Does c(t) = ((1+t,0),(0,1+t)) Provide a Counterexample on p.85 of Spivak's Book?

[zhentil]

Please forgive any stupid mistakes I've made.

On p.85, 4-5:

If c: [0,1] \rightarrow (R^n)^n is continuous and each (c^1(t),c^2(t),...,c^n(t)) is a basis for R^n, prove that
|c^1(0),...,c^n(0)| = |c^1(1),...,c^n(1)|.

Maybe I'm missing something obvious, but doesn't c(t) = ((1+t,0),(0,1+t)) provide a counterexample to the statement when n=2?

 

[mathwonk]

have you read the section preceding the problem, specifically the definition of the notation [v1,...vn]? the bracket notation refers to the orientation defined by the basis. so the problem is to prove that a continuously varying basis cannot change orientation. this is easy since the determinant cannot change sign without being zero in between.
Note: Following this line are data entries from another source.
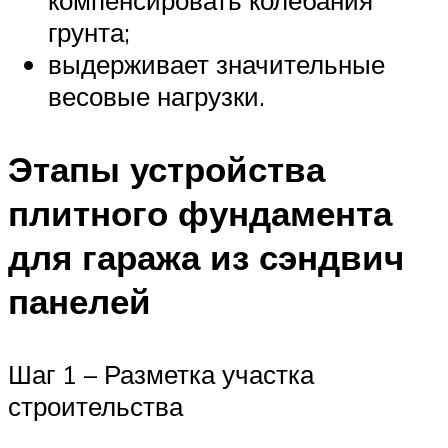
компенсировать колебания
грунта;
выдерживает значительные
весовые нагрузки.
Этапы устройства
плитного фундамента
для гаража из сэндвич
панелей
Шаг 1 – Разметка участка
строительства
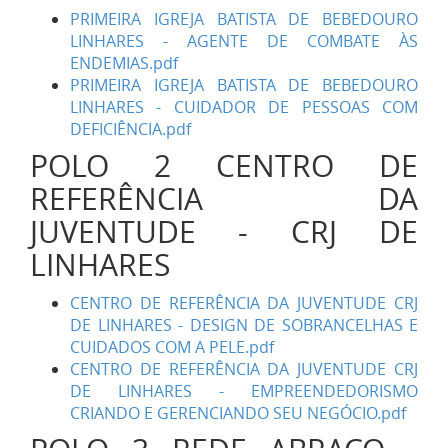
PRIMEIRA IGREJA BATISTA DE BEBEDOURO
LINHARES - AGENTE DE COMBATE ÀS
ENDEMIAS.pdf
PRIMEIRA IGREJA BATISTA DE BEBEDOURO
LINHARES - CUIDADOR DE PESSOAS COM
DEFICIÊNCIA.pdf
POLO 2 CENTRO DE
REFERÊNCIA DA
JUVENTUDE - CRJ DE
LINHARES
CENTRO DE REFERÊNCIA DA JUVENTUDE CRJ
DE LINHARES - DESIGN DE SOBRANCELHAS E
CUIDADOS COM A PELE.pdf
CENTRO DE REFERÊNCIA DA JUVENTUDE CRJ
DE LINHARES - EMPREENDEDORISMO
CRIANDO E GERENCIANDO SEU NEGÓCIO.pdf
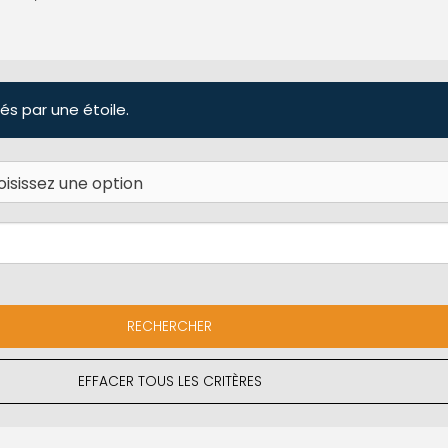
és par une étoile.
EFFACER TOUS LES CRITÈRES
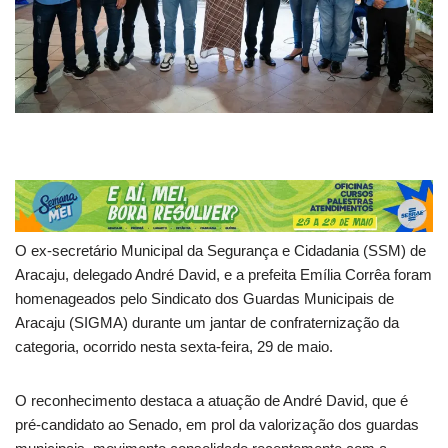
O ex-secretário Municipal da Segurança e Cidadania (SSM) de
Aracaju, delegado André David, e a prefeita Emília Corrêa foram
homenageados pelo Sindicato dos Guardas Municipais de
Aracaju (SIGMA) durante um jantar de confraternização da
categoria, ocorrido nesta sexta-feira, 29 de maio.
O reconhecimento destaca a atuação de André David, que é
pré-candidato ao Senado, em prol da valorização dos guardas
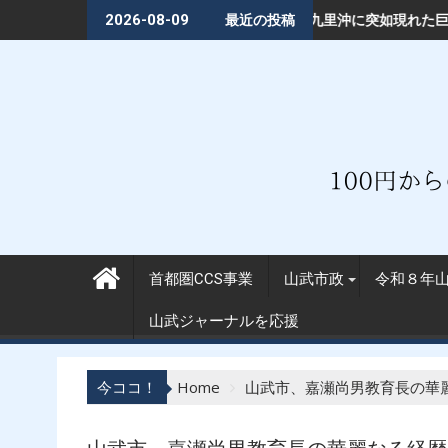
Skip
kページが不正アクセス被害━━18万回閲覧された「首都圏CCS」投稿か
九十九里沖に突如現れた巨大構造物は何か━━「首都圏
2026-08-09
最近の投稿
to
content
首都圏CCS事業
山武市政
令和８年
山武ジャーナルを応援
今ココ！
Home
山武市、嘉瀬尚男教育長の華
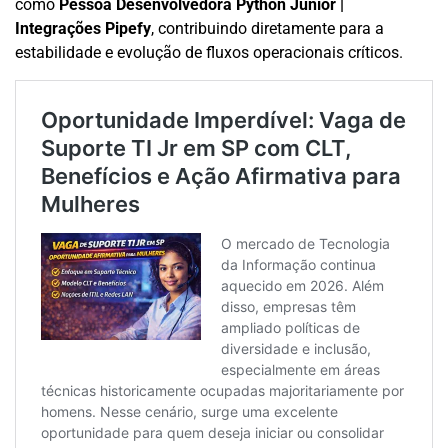
como
Pessoa Desenvolvedora Python Júnior |
Integrações Pipefy
, contribuindo diretamente para a
estabilidade e evolução de fluxos operacionais críticos.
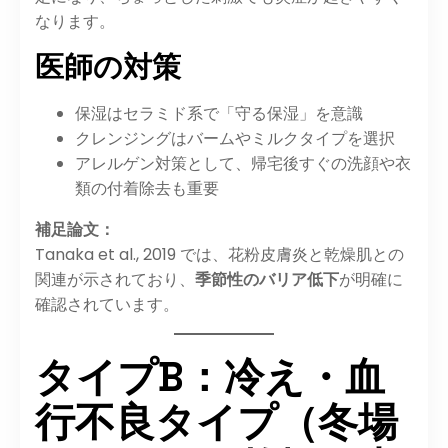
なります。
医師の対策
保湿はセラミド系で「守る保湿」を意識
クレンジングはバームやミルクタイプを選択
アレルゲン対策として、帰宅後すぐの洗顔や衣
類の付着除去も重要
補足論文：
Tanaka et al., 2019 では、花粉皮膚炎と乾燥肌との
関連が示されており、
季節性のバリア低下
が明確に
確認されています。
タイプB：冷え・血
行不良タイプ（冬場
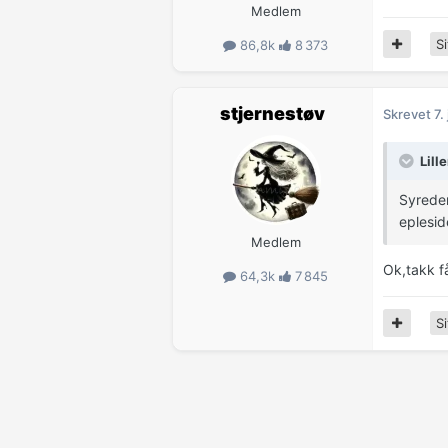
Medlem
Si
86,8k
8 373
stjernestøv
Skrevet
7.
Lill
Syredem
eplesid
Medlem
Ok,takk f
64,3k
7 845
Si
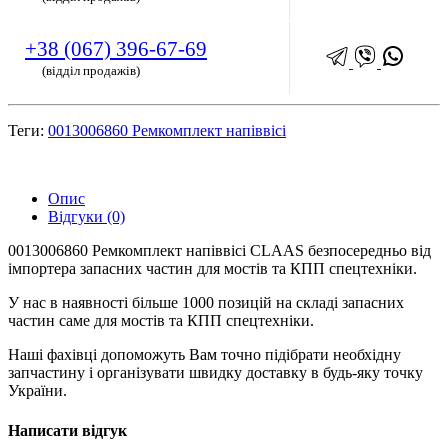
+38 (067) 396-67-69
(відділ продажів)
Теги:
0013006860 Ремкомплект напіввісі
Опис
Відгуки (0)
0013006860 Ремкомплект напіввісі CLAAS безпосередньо від
імпортера запасних частин для мостів та КПП спецтехніки.
У нас в наявності більше 1000 позицій на складі запасних
частин саме для мостів та КПП спецтехніки.
Наші фахівці допоможуть Вам точно підібрати необхідну
запчастину і організувати швидку доставку в будь-яку точку
України.
Написати відгук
you have misrepresented the bracket notation as absolute value, at least according to my copy of spivak.

 

[zhentil]

I see. I have a (poor) photocopy of this section, and I can't distinguish between absolute value and the brackets you mentioned. Thank you for clarifying.

 

[mathwonk]

i suggest you buy one. then the author makes a few bucks, or maybe a nickel, i believe he told me once.

 

[Mystic998]

Spivak most definitely deserves some of your money. Possibly most of it.